Purpose: The absolute cumulative risk of contralateral breast cancer (CBC) for patients with BRCA1/2 variants is unknown. The purpose of this study was to develop a CBC risk prediction model for assessing CBC risk for BRCA1/2 carriers.
Methods: The primary cohort of 491 patients with BRCA1/2 variants was derived from a large series of unselected patients with breast cancer. A nomogram was established on the basis of the results of a multivariate Cox regression analysis from this cohort. This model, named BRCA-CRisk, was further validated by an independent cohort of 205 patients with BRCA1/2 variants. Discrimination and calibration of the model were assessed.

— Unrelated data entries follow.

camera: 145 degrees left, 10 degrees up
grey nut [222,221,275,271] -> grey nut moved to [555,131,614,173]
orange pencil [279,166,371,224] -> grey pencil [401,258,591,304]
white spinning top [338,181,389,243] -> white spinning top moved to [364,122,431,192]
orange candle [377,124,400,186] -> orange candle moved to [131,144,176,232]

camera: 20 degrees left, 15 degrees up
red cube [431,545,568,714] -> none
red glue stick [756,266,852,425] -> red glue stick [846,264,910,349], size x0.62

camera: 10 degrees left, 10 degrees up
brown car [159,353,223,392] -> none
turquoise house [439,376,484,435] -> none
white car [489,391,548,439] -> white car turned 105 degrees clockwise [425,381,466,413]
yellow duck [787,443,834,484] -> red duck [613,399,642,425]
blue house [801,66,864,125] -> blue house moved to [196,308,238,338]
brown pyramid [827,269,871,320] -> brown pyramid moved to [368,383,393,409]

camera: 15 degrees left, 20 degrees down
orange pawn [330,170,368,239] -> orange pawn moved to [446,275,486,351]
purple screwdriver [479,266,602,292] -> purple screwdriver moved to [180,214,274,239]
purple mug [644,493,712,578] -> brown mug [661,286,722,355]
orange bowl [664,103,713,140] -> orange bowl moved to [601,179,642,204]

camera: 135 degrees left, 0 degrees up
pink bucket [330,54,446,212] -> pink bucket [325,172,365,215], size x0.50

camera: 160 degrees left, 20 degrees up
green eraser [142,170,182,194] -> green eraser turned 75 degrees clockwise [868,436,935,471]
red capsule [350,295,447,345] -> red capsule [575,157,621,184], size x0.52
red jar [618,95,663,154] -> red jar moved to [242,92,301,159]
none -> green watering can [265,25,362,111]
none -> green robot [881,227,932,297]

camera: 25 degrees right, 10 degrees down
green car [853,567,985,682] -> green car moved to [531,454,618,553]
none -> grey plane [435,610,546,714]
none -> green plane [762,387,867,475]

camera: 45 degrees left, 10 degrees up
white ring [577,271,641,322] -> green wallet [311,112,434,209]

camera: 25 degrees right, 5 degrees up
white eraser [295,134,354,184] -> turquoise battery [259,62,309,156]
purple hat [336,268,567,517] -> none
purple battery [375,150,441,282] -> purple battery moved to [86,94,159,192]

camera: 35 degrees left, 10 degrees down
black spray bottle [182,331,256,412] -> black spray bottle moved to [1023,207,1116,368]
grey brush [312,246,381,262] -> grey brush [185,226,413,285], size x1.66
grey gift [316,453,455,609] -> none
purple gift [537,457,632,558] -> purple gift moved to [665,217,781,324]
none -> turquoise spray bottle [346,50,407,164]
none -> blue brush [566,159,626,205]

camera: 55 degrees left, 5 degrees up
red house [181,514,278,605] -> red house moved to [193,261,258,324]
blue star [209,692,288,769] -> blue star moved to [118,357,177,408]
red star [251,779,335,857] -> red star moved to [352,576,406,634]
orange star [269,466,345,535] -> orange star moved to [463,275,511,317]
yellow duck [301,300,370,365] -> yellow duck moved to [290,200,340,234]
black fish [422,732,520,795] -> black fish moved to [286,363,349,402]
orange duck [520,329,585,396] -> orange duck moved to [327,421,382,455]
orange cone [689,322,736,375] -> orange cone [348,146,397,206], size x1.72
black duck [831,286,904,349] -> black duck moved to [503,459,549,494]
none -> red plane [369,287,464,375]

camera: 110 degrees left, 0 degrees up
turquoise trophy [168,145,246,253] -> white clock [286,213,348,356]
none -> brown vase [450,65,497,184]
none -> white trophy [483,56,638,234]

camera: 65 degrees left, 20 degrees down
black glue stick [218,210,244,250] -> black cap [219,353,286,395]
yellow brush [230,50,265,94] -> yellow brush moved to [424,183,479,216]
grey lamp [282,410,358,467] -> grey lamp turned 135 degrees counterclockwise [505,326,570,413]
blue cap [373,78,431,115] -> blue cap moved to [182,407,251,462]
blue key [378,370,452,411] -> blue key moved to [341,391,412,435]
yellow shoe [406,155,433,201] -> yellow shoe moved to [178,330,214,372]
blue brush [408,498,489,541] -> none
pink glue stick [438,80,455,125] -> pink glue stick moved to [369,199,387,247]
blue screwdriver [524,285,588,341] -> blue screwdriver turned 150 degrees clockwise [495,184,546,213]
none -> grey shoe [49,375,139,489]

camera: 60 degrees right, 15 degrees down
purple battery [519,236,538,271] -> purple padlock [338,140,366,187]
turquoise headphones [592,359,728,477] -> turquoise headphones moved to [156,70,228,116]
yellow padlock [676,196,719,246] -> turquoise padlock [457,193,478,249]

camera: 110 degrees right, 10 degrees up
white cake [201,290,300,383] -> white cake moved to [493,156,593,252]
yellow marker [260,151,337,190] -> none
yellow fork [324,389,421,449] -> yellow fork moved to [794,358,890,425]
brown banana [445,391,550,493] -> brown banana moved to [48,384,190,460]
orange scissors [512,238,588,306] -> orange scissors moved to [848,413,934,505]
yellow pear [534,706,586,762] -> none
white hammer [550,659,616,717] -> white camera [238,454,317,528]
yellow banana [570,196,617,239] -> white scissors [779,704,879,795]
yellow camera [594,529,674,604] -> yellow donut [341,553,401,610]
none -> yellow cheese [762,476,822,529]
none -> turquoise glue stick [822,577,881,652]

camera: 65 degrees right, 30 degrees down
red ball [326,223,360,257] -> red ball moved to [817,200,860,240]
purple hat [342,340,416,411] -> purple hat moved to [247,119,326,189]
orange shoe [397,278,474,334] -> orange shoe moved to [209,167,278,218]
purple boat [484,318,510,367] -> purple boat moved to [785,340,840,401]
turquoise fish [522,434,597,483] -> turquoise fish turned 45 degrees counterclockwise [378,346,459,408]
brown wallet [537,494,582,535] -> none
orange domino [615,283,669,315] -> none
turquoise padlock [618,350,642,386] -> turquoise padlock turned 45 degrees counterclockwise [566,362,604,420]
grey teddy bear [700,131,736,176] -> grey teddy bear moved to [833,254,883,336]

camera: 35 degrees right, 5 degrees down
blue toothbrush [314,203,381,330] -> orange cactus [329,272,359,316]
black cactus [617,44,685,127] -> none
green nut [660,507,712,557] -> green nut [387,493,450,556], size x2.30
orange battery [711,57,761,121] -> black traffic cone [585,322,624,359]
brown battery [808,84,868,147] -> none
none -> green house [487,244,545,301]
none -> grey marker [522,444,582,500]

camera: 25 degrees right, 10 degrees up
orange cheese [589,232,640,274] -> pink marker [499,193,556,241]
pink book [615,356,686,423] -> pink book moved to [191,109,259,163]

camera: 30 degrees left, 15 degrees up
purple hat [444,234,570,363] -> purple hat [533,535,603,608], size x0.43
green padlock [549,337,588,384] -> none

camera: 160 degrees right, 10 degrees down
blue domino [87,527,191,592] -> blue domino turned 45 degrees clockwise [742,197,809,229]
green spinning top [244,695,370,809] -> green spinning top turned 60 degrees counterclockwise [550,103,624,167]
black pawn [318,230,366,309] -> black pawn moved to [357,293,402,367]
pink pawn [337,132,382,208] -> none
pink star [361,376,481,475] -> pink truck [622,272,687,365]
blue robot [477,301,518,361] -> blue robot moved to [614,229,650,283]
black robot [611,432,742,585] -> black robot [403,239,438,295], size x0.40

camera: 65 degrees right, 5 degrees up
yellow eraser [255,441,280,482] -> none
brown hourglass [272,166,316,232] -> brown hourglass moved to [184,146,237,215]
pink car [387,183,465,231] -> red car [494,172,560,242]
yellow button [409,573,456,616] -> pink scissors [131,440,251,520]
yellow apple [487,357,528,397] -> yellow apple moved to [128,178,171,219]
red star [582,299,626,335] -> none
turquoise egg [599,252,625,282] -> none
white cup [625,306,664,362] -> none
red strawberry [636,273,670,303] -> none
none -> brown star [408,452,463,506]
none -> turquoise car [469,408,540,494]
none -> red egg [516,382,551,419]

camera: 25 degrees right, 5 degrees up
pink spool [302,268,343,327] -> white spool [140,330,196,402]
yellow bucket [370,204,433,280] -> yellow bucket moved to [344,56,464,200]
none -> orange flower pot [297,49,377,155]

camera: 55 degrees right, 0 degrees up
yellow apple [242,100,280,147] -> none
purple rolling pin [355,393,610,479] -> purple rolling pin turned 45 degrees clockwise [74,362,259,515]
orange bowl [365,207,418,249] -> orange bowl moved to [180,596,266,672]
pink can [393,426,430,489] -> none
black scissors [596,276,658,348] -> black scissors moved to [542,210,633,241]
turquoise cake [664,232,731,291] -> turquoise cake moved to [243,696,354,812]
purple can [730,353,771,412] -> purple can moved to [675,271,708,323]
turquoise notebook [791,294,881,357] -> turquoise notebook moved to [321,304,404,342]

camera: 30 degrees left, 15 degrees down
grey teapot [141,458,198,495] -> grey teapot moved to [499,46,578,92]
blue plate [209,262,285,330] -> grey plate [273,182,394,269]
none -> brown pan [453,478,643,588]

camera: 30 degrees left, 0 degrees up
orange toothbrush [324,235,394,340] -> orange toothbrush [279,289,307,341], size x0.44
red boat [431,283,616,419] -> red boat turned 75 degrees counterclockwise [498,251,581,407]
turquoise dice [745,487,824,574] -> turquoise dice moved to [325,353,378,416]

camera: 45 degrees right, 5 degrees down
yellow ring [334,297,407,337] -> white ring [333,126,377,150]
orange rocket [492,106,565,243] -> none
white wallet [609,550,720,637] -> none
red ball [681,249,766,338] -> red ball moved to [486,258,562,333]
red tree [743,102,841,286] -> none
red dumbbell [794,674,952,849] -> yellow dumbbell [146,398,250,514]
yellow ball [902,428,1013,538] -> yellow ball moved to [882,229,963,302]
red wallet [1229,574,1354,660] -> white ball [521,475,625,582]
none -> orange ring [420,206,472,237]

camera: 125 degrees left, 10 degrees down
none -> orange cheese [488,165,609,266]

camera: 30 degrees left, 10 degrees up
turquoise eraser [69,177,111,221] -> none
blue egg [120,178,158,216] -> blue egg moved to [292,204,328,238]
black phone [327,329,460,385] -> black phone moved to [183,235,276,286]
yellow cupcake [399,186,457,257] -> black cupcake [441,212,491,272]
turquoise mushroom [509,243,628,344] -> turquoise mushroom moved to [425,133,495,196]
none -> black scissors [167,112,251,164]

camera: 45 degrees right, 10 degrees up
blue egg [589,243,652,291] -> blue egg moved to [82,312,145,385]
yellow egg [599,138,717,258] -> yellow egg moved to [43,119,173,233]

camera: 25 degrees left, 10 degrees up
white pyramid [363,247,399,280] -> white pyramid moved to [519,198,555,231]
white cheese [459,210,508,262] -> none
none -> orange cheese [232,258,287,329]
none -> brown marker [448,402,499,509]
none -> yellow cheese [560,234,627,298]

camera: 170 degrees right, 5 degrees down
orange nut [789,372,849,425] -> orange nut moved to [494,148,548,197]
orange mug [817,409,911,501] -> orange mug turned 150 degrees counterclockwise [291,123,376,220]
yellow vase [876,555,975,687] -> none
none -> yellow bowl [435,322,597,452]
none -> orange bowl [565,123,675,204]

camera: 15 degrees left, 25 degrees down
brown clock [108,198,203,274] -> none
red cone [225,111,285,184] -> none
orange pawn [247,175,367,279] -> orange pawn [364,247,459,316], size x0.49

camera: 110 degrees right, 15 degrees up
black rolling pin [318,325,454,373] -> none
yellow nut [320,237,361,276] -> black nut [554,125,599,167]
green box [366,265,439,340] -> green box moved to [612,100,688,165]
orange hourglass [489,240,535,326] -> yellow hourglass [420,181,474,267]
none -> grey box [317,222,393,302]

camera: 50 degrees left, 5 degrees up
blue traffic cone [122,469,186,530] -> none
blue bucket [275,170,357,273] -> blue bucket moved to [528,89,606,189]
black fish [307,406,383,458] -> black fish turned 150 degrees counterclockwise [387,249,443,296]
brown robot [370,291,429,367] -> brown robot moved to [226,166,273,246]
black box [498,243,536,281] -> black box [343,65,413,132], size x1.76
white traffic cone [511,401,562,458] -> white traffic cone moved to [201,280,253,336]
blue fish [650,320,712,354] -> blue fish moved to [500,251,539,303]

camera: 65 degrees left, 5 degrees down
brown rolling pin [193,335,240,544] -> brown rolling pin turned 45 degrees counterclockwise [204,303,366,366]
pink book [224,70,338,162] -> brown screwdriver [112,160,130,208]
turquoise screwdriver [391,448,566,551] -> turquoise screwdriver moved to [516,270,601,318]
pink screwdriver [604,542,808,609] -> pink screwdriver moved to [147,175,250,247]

Results: In the primary cohort of 491 patients, 66 developed contralateral breast cancer after a median follow-up of 7.0 years. Four variables were significantly associated with risk of CBC and were incorporated in the establishment of the BRCA-CRisk prediction model: younger age at first breast cancer (with continuous variable, P = .002), positive first-degree family history of breast and/or ovarian cancer (hazard ratio [HR], 1.89; 95% CI, 1.16 to 3.08; P = .011), variant located near the 3' region of BRCA (HR, 2.01; 95% CI, 1.23 to 3.30; P = .006), and endocrine therapy (HR, 0.54; 95% CI, 0.33 to 0.88; P = .013). The area under the time-dependent curves for the 5- and 10-year cumulative risks of CBC were 0.775 and 0.702, respectively. The model was well validated in the independent cohort of 205 BRCA1/2 carriers, with area under the curves of 0.750 and 0.691 for 5 and 10 years, respectively.
Conclusion: BRCA-CRisk model provides a useful tool for assessing the absolute cumulative risk of CBC for BRCA1/2 carriers and may help carriers and clinicians optimally select risk-reducing strategies on the basis of individual CBC risk.